Die Folklore des Gedenkens

Kriegsende Eine neue Medienlandschaft revitalisiert alte Muster der Erinnerung

In den Monaten vor dem 60. Jahrestag der Befreiung Deutschlands von der Nazi-Herrschaft nahmen das Erinnern, das Gedenken und die Deutungen zum Jahr 1945 neue Dimensionen an - sowohl in der Breite aber auch in ihrer Gegensätzlichkeit. Neu ist, dass eine Folklore des Gedenkens, die die Deutschen vor allem als Opfer der Kriegsführung sieht, mehr an Raum gewinnt. In diesem Zusammenhang erlangen auch die tradierten Stereotype von den Russen und dem "bolschewistischen Terror" wieder an Bedeutung.

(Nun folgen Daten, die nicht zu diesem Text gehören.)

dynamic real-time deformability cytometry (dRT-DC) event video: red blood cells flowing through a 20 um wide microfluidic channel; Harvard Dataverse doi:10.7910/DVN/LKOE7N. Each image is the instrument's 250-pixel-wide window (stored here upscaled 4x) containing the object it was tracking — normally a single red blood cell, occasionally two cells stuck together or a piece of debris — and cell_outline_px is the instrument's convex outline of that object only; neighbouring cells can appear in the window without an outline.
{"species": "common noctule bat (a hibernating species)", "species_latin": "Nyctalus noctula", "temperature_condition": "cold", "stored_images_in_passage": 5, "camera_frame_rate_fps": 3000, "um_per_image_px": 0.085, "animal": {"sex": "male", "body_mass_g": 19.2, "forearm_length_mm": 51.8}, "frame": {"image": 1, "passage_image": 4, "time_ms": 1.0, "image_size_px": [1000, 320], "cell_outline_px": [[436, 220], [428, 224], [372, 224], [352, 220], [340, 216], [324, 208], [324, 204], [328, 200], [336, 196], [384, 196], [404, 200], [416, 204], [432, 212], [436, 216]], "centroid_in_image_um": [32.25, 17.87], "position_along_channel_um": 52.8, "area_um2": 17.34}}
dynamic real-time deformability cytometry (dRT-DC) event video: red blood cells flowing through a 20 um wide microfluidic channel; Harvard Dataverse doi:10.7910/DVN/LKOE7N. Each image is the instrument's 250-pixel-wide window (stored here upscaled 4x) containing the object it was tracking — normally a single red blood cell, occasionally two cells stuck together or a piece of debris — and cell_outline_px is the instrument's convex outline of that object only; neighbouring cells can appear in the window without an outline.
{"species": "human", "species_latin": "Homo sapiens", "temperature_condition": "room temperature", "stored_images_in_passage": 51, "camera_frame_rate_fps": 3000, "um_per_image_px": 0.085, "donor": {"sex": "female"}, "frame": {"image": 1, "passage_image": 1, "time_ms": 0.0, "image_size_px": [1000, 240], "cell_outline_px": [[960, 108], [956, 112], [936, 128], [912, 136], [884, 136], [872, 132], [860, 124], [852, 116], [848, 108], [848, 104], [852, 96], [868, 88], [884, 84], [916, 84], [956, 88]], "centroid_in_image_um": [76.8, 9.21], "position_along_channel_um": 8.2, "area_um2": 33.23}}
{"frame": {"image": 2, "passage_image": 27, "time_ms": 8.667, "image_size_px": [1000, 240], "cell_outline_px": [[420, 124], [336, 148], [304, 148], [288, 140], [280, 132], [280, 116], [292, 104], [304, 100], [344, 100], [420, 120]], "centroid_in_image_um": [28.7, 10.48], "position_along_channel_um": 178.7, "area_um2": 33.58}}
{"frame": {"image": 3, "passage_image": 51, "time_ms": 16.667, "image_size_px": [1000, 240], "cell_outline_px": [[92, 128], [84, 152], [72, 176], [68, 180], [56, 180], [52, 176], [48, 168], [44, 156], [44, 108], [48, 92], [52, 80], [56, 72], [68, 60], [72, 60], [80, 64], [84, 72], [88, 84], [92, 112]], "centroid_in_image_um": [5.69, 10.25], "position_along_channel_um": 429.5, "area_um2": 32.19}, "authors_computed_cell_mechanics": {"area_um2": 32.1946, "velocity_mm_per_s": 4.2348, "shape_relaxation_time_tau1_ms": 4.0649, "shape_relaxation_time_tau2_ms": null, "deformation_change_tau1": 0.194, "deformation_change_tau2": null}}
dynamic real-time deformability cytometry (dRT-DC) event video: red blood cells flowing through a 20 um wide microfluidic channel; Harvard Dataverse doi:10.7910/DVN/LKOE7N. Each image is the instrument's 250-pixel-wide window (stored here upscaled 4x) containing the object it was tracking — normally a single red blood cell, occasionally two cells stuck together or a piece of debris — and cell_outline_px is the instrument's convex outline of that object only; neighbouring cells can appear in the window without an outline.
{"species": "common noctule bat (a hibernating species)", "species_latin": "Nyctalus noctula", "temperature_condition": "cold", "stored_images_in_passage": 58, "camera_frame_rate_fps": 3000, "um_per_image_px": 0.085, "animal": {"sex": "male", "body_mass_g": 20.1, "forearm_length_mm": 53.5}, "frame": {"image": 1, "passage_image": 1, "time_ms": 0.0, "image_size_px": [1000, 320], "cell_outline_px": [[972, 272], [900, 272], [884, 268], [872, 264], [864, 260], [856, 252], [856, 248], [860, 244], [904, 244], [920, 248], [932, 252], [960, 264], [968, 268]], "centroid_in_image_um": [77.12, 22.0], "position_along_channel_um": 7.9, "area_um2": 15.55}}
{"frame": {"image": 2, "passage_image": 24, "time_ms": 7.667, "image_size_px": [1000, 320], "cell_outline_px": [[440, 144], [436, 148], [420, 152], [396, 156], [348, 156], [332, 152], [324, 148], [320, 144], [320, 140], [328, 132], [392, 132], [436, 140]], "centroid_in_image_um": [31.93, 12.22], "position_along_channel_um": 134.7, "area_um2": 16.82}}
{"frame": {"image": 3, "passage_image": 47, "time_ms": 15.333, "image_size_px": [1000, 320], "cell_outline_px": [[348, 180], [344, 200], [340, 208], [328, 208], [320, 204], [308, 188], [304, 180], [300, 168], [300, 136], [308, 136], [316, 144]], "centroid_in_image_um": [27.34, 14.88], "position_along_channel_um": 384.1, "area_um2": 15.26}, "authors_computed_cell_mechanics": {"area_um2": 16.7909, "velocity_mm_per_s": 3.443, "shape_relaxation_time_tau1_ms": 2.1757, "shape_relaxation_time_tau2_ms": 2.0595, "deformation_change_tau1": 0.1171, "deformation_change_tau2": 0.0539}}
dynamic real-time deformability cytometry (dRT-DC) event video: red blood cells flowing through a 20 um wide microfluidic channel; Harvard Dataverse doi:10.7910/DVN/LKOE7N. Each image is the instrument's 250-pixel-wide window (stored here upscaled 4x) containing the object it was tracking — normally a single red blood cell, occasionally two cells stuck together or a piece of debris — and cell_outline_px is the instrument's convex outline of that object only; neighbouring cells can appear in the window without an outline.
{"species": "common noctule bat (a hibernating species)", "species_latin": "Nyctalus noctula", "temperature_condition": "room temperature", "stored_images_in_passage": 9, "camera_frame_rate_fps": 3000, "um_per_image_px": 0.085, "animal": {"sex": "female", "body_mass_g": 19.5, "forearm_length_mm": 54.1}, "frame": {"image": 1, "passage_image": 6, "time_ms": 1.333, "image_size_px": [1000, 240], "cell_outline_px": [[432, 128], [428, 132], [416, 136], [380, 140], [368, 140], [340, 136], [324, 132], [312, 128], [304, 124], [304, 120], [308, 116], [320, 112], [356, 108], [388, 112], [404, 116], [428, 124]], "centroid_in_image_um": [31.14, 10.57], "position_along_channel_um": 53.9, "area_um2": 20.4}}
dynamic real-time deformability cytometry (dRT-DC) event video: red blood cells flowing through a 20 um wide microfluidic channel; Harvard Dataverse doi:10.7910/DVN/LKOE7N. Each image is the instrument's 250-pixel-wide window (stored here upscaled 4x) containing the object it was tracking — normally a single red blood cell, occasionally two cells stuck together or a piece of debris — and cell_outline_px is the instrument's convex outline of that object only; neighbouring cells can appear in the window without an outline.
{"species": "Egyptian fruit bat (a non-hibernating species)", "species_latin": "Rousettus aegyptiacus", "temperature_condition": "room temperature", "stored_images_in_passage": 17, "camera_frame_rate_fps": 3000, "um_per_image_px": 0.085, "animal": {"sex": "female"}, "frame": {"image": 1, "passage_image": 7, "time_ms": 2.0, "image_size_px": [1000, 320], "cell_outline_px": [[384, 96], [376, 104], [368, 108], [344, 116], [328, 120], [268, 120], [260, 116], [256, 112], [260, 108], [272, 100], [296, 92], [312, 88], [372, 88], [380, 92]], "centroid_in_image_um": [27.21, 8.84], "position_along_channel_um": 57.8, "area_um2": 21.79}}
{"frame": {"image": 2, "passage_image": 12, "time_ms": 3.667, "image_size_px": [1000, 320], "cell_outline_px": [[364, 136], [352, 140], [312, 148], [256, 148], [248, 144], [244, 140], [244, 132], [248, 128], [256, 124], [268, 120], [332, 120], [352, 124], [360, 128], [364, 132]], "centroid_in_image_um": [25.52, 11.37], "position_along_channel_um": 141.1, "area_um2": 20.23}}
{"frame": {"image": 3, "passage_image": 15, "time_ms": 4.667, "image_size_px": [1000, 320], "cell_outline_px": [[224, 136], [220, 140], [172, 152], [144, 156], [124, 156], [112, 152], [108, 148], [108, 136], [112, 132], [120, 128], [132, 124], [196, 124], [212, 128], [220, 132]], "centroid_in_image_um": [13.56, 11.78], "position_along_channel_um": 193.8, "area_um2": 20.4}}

Dieser Wandel ist nicht durch eine geschichtspolitische Wende verursacht. Der offizielle Gedenk-Kanon einer Gesellschaft ist eher träge, ein ausgehandelter Kompromiss, der durch innen- und außenpolitische Kräfteverhältnisse bestimmt wird. Zwischen dieser Staatsräson und der Folklore des Erinnerns besteht fast immer eine Spannung, in der DDR war sie recht groß, aber in der demokratischen Bundesrepublik bestand sie auch. Denn obwohl das Land stark von der einstigen Trägerschicht des Nationalsozialismus geprägt war, blieb doch die Westanbindung und die Wiederaufnahme in die Gemeinschaft der "zivilisierten und demokratischen Nationen" stets Regierungspolitik.

Die heutige Folklore des Gedenkens rührt vor allem von einer veränderten Medienlandschaft her, dem Wirken von Wissenschaftlern, Journalisten und Künstlern aus der Nach-68-Generationen und dem veränderten ideologischen Klima nach dem Zusammenbruch des Sowjet-Blocks. Die heutigen Medienformate und Rezeptionsmuster entsprechen den populären Formen des Erinnerns und Gedenkens viel besser als die früheren. Was vor Jahrzehnten noch am Stammtisch und bei Leichenfeiern, in der informellen Öffentlichkeit der Clubs und Verbände über den Krieg zu erfahren war, hört man heute in dutzenden Fernsehkanälen, die selbst immer mehr zu einer privatistischen, wenngleich massenhaft verbreiteten Öffentlichkeit werden.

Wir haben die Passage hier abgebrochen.